Source text:
_ _ _ _ _

Speaking about the channel strategy, Zakhour says reaching out to the firm’s existing partners and recruiting new ones who will be able to scale up with the firm on each pillar takes precedence over anything else. The company has also invested in resources to help manage and reach out to its growing network of partners.

Post recruiting new partners, the next priority for NetApp is to enable its entire partner ecosystem.

“We have a detailed enablement path through our partner programme, Unified Partner Programme. We are driving many activities through our partners from a marketing as well as creating a differentiation perspective. This is not only from a solution providers point of view but also through exposure through partners.

“We are enabling partners from every angle, right from training to marketing. NetApp is known for many effective initiatives such as call-out days and other campaigns. We always try to bring the fun quotient along with the pitch. We also have incentive programmes, which touches on the third aspect of our channel strategy – partner profitability.”

Zakhour explains that the company goes above and beyond to help partners understand how “we can be together in the partnership.”

She further emphasises that the company does not touch the upfront margins in any of the incentive programmes that it has for each of its main pillars.

“Once partners secure an opportunity, we work in an ethical approach that is structured and straight forward. We have deal registrations in place. If we don’t follow this ethical approach, then we can be checked by the company internally.

“We ensure not to squeeze our partners’ margins. Instead, through the incentive structures, programmes and our support, they have ample opportunities to make significant profits.”

NetApp partners also stand to make an additional 20-30 percent margins if they are able to convert a customer from competition’s offerings, which is known as ‘Run to NetApp’ programme; introduce net new accounts to the firm; sell converged or hyperconverged offerings and finally enable themselves by undertaking the right certifications for attaining converged or hybrid cloud offering skillsets.

“Also,” Maya adds, “increasing renewals per year is another avenue to earn more incentives.”

From a distribution point of view, some partners are directly managed by NetApp while others work with the firm’s distributors.

“The strategy for distribution is to make them as part of our team and award them accountable roles and responsibilities with the partners they manage. We also give rebates based on this criterion. For every opportunity that the distributor brings and helps partners to develop it, they receive extra rebates.

“Even within our distribution strategy, similar to our partner one, the enablement pillar is crucial. We also drive many fun activities for our distributors.”

According to Zakhour, 2019 is the ‘channel year’ for NetApp. She says that despite having all the pillars in place, robust offerings, strong messaging, programmes and tools, “perhaps the company did not take it to market as effectively as we could have in 2018.”

“Today, we promise our partners that all our initiatives and tools will not only be shared but we are going to do everything in our power to truly help them benefit from it. We will be having stronger channel structure to support more partners,” she says.

2019 is also the year of investments for NetApp. “We will be strengthening our presence in Abu Dhabi soon. We already have new offices in Saudi and a much bigger team. This gives the confidence to our partners that NetApp is becoming stronger and we will do everything to support them.”

Zakhour’s message to partners is, “Don’t think of NetApp as a storage company but instead view it as a data authority vendor.”

_ _ _ _ _

Exercise data:
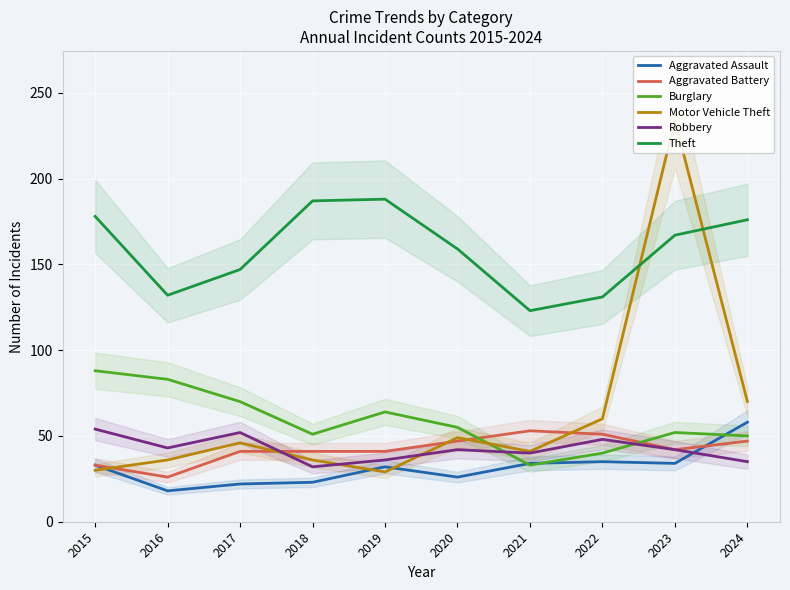

Is the value of Aggravated Assault at 2018 greater than the value of Theft at 2020?

No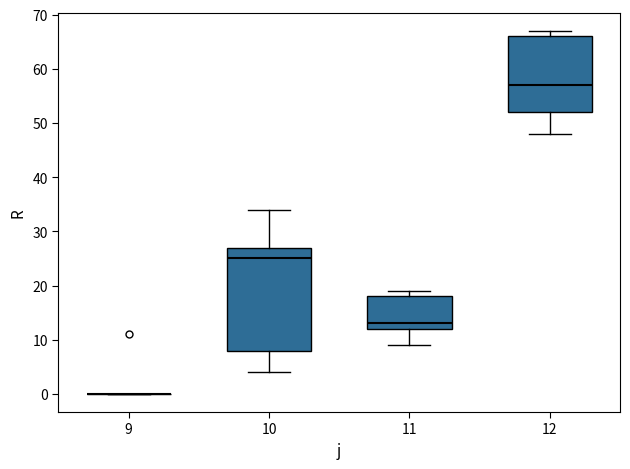

Where does the median line of the box at x = 12 sit on the y-axis? The values are not printed on the chart, so give them approximately, as read against the axis.

57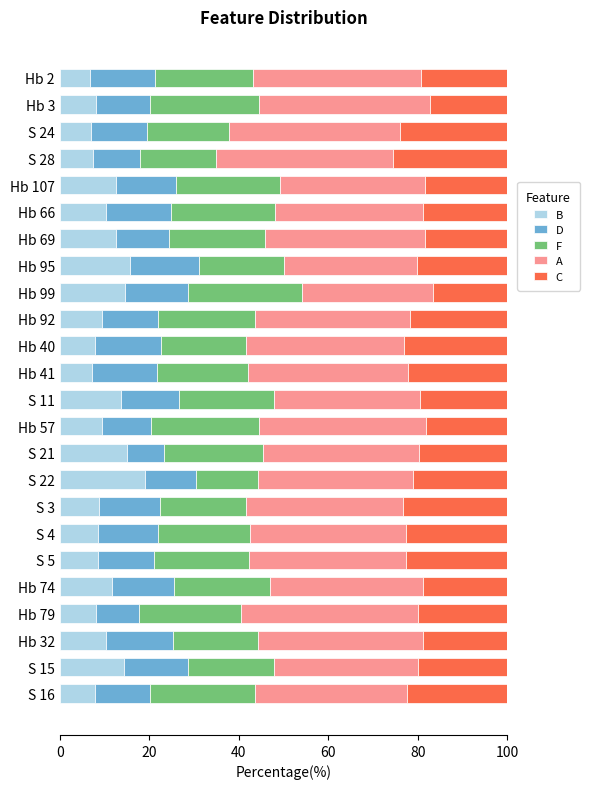

What is the difference between the B values at Hb 2 and Hb 32?

3.5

_ _ _ _ _

Assigned task 1: Summarize the article on NetApp's channel strategy in two sentences.
Assigned task 2: Reproduce the passage of the article on NetApp's channel strategy between "From a distribution" and "receive extra rebates.", inclusive.
The data has no connection to the article on NetApp's channel strategy.

Response 1: Zakhour says NetApp puts reaching out to existing partners and recruiting new ones first, then enables them through its Unified Partner Programme and supports partner profitability with incentive programs that leave upfront margins untouched and add margins for efforts such as converting competitors' customers. The company also treats distributors as part of its team with extra rebates, calls 2019 both its "channel year" and a year of investment, and wants partners to see it as a data authority vendor rather than a storage company.

Response 2:
From a distribution point of view, some partners are directly managed by NetApp while others work with the firm’s distributors.

“The strategy for distribution is to make them as part of our team and award them accountable roles and responsibilities with the partners they manage. We also give rebates based on this criterion. For every opportunity that the distributor brings and helps partners to develop it, they receive extra rebates.